The University of Louisville Volleyball Team in Eco-Friendly Fashion
Styled and written by Christine Fellingham | Photos by Kylene White | Hair and makeup by Jill Higginbotham and Mariah Sanchez for J Michael’s Spa & Salon
Green thinking is redefining how we dress. From sustainable fabrics to recycled materials and thrift-store chic, there’s a shift away from overconsumption towards ecologically-aware wardrobe building.
Eager to support this new fashion philosophy, we shopped local for eco-chic looks, then headed to our own rain forest at The Louisville Zoo for a nature-inspired fashion shoot. And, because their generation will soon be running the planet, we asked the University of Louisville Women’s Volleyball team to come along as models.
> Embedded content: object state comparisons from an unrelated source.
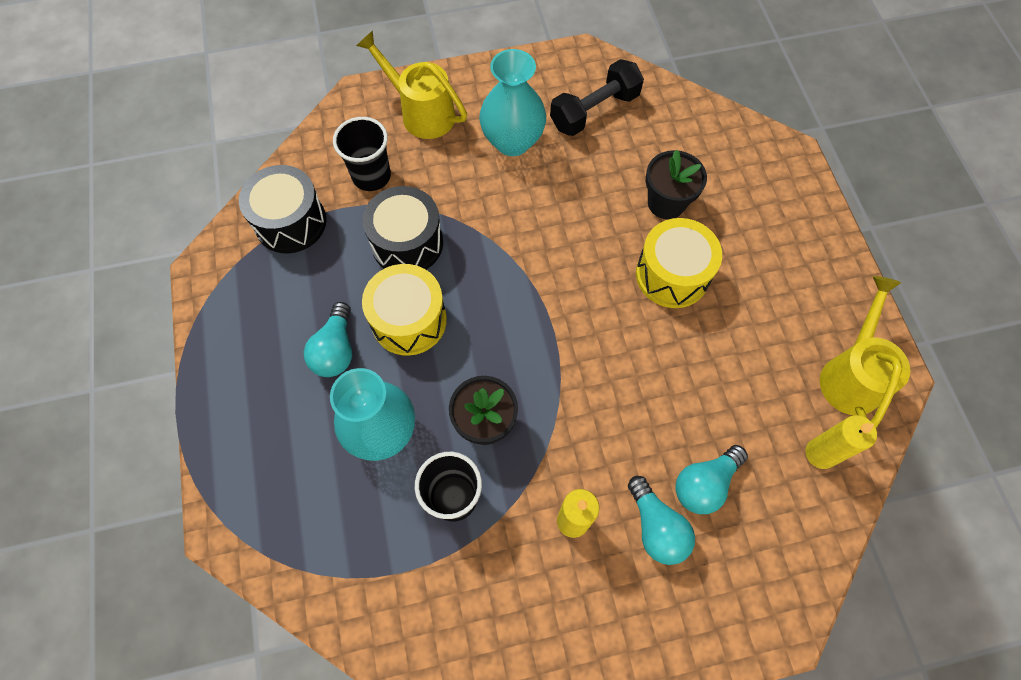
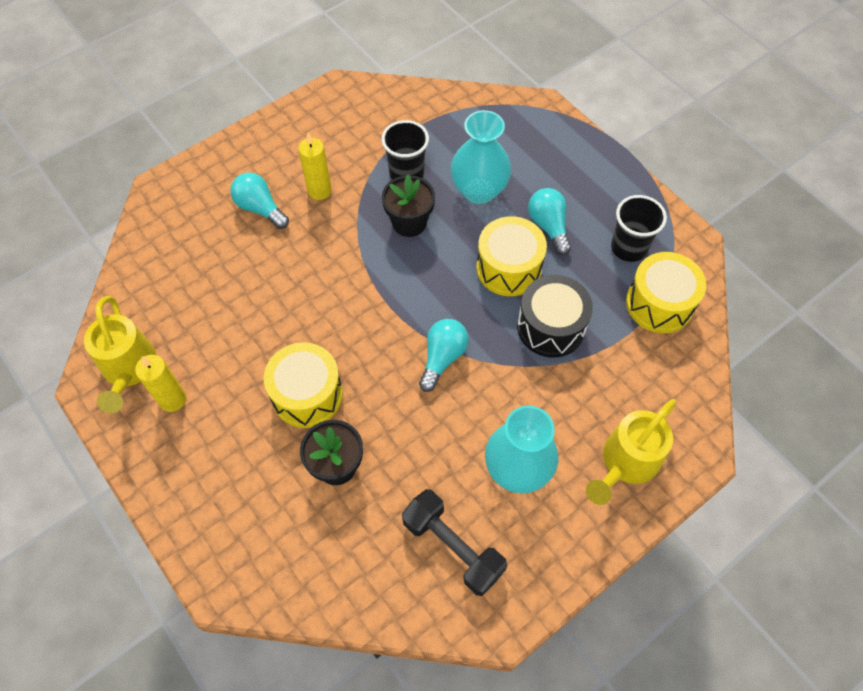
camera: 155 degrees right, 5 degrees down
(290, 222) = (659, 304): black drum -> yellow drum
(371, 176) = (624, 374): black cup -> black cup (628, 248)
(421, 112) = (626, 463): yellow watering can -> yellow watering can turned 120 degrees clockwise
(594, 111) = (453, 547): black dumbbell -> black dumbbell turned 75 degrees counterclockwise
(704, 484) = (233, 246): turquoise light bulb -> turquoise light bulb (442, 358)
(820, 453) = (148, 299): yellow candle -> yellow candle (172, 399)

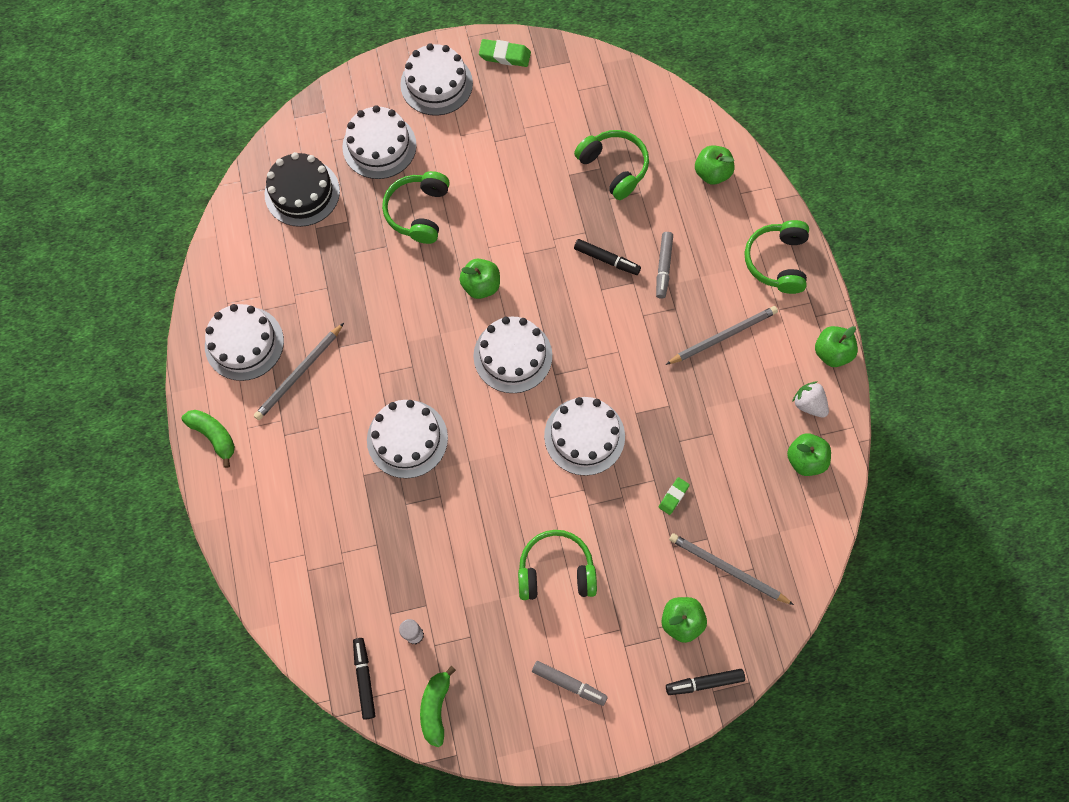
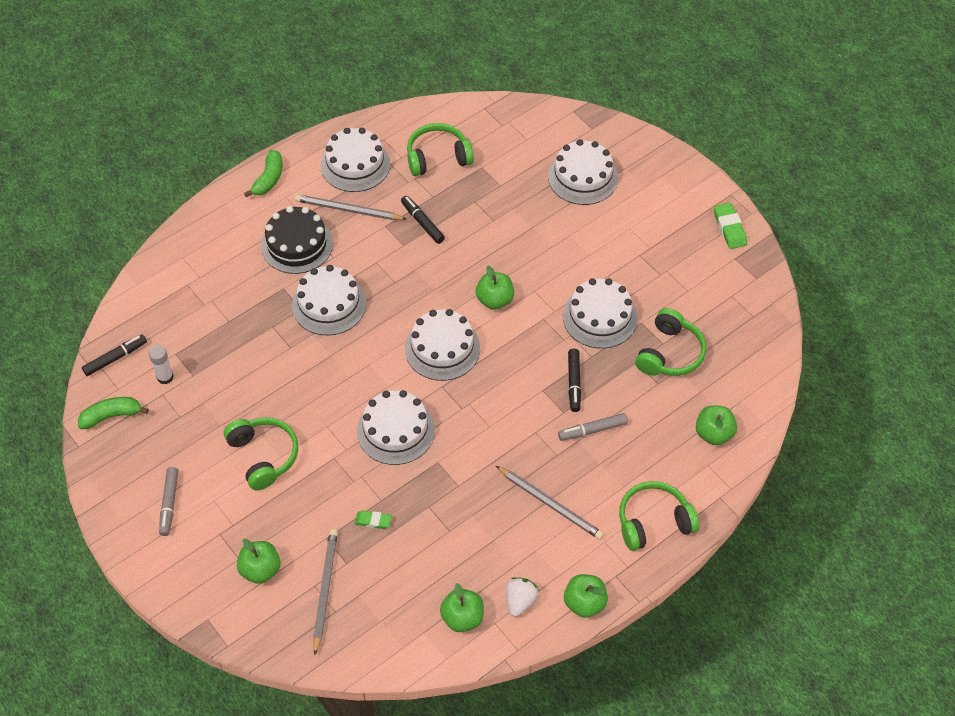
camera: 65 degrees right, 15 degrees down
(302, 192) = (508, 145): black cake -> black cake (297, 244)
(418, 212) = (537, 229): green headphones -> green headphones (438, 157)
(436, 84) = (668, 191): white cake -> white cake (599, 317)
(704, 682) = (212, 609): black marker -> black marker (422, 223)

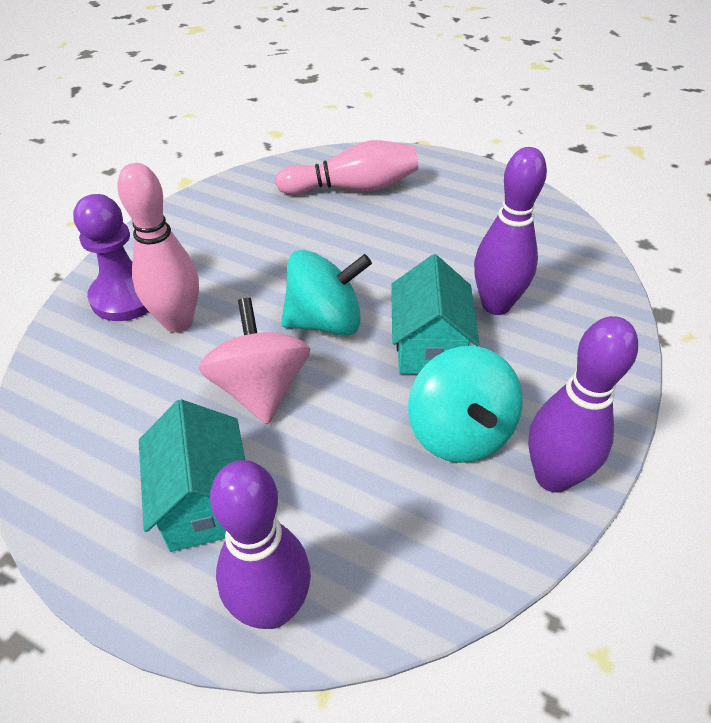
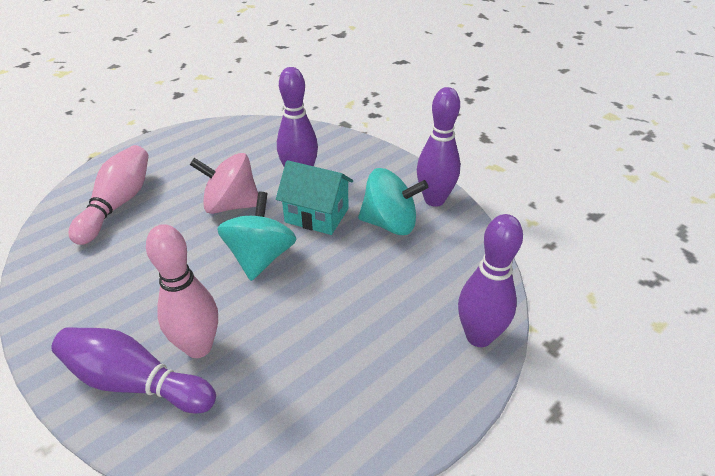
camera: 70 degrees left, 5 degrees down
(126, 297) = (135, 382): purple pawn -> purple bowling pin
(204, 502) = (391, 358): turquoise house -> none
(260, 389) = (305, 307): pink spinning top -> pink spinning top (231, 205)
This imposing team of young women put their personal twists on the styles and shared their thoughts on shopping green.
Fabrics woven by a co-op in India are turned into the fair-trade fashions made by local fashion collaborative Anchal Project. “I try to shop at local and authentic places. It’s pricier but the clothing lasts much longer and was made in a more eco-friendly environment,” says Phekran.
Earrings hand-made from nut shells by Ecuadorian artists support a fair-trade initiative while adding visual interest to any outfit. “I’m trying to be more selective about what I buy,” says Anna DeBeers, who regularly shops and donates clothes at Goodwill.
Pops of Print
Florals and leaf prints are appearing everywhere– and look especially fresh on spring’s elevated joggers.
A hand-stitched jacket by Anchal Project is a striking anti-fast-fashion statement.
In Full Bloom
Plant-based styling products helped create the frizz-proof waves that flatter this tropical print cotton dress.
Back to Nature
Mineral makeup, shell jewelry and cotton dresses combine style and green sensibilities.
Relaxed shapes and a glimpse of midriff match the laid-back vibe of sustainability-centric fashion thinking.
Less is More
Pairing this simple cotton dress with shell jewelry and mineral makeup is a stunning move towards minimalism. “I’ve learned to ask myself, ‘Do I need this?’” says Phekran.